**Exercise requirements:** Your task is to transcribe the data exactly while omitting each picture.

-- Data follows --

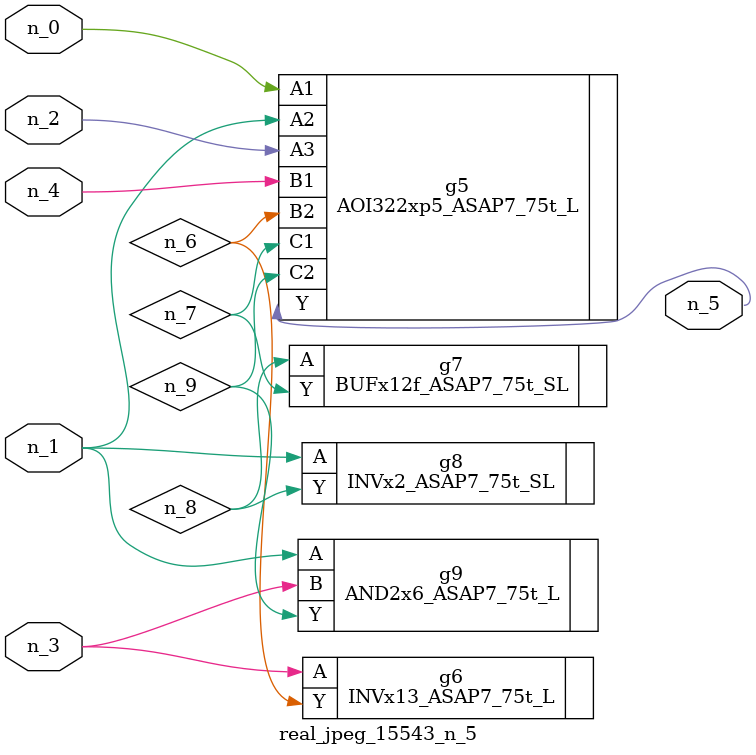
<source format=v>
module real_jpeg_15543_n_5 (n_4, n_0, n_1, n_2, n_3, n_5);

input n_4;
input n_0;
input n_1;
input n_2;
input n_3;

output n_5;

wire n_8;
wire n_6;
wire n_7;
wire n_9;

AOI322xp5_ASAP7_75t_L g5 ( 
.A1(n_0),
.A2(n_1),
.A3(n_2),
.B1(n_4),
.B2(n_6),
.C1(n_7),
.C2(n_9),
.Y(n_5)
);

INVx2_ASAP7_75t_SL g8 ( 
.A(n_1),
.Y(n_8)
);

AND2x6_ASAP7_75t_L g9 ( 
.A(n_1),
.B(n_3),
.Y(n_9)
);

INVx13_ASAP7_75t_L g6 ( 
.A(n_3),
.Y(n_6)
);

BUFx12f_ASAP7_75t_SL g7 ( 
.A(n_8),
.Y(n_7)
);


endmodule
</source>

-- Data concluded --

**Solution to this exercise:**
<source format=v>
module real_jpeg_15543_n_5 (n_4, n_0, n_1, n_2, n_3, n_5);

input n_4;
input n_0;
input n_1;
input n_2;
input n_3;

output n_5;

wire n_8;
wire n_6;
wire n_7;
wire n_9;

AOI322xp5_ASAP7_75t_L g5 ( 
.A1(n_0),
.A2(n_1),
.A3(n_2),
.B1(n_4),
.B2(n_6),
.C1(n_7),
.C2(n_9),
.Y(n_5)
);

INVx2_ASAP7_75t_SL g8 ( 
.A(n_1),
.Y(n_8)
);

AND2x6_ASAP7_75t_L g9 ( 
.A(n_1),
.B(n_3),
.Y(n_9)
);

INVx13_ASAP7_75t_L g6 ( 
.A(n_3),
.Y(n_6)
);

BUFx12f_ASAP7_75t_SL g7 ( 
.A(n_8),
.Y(n_7)
);


endmodule
</source>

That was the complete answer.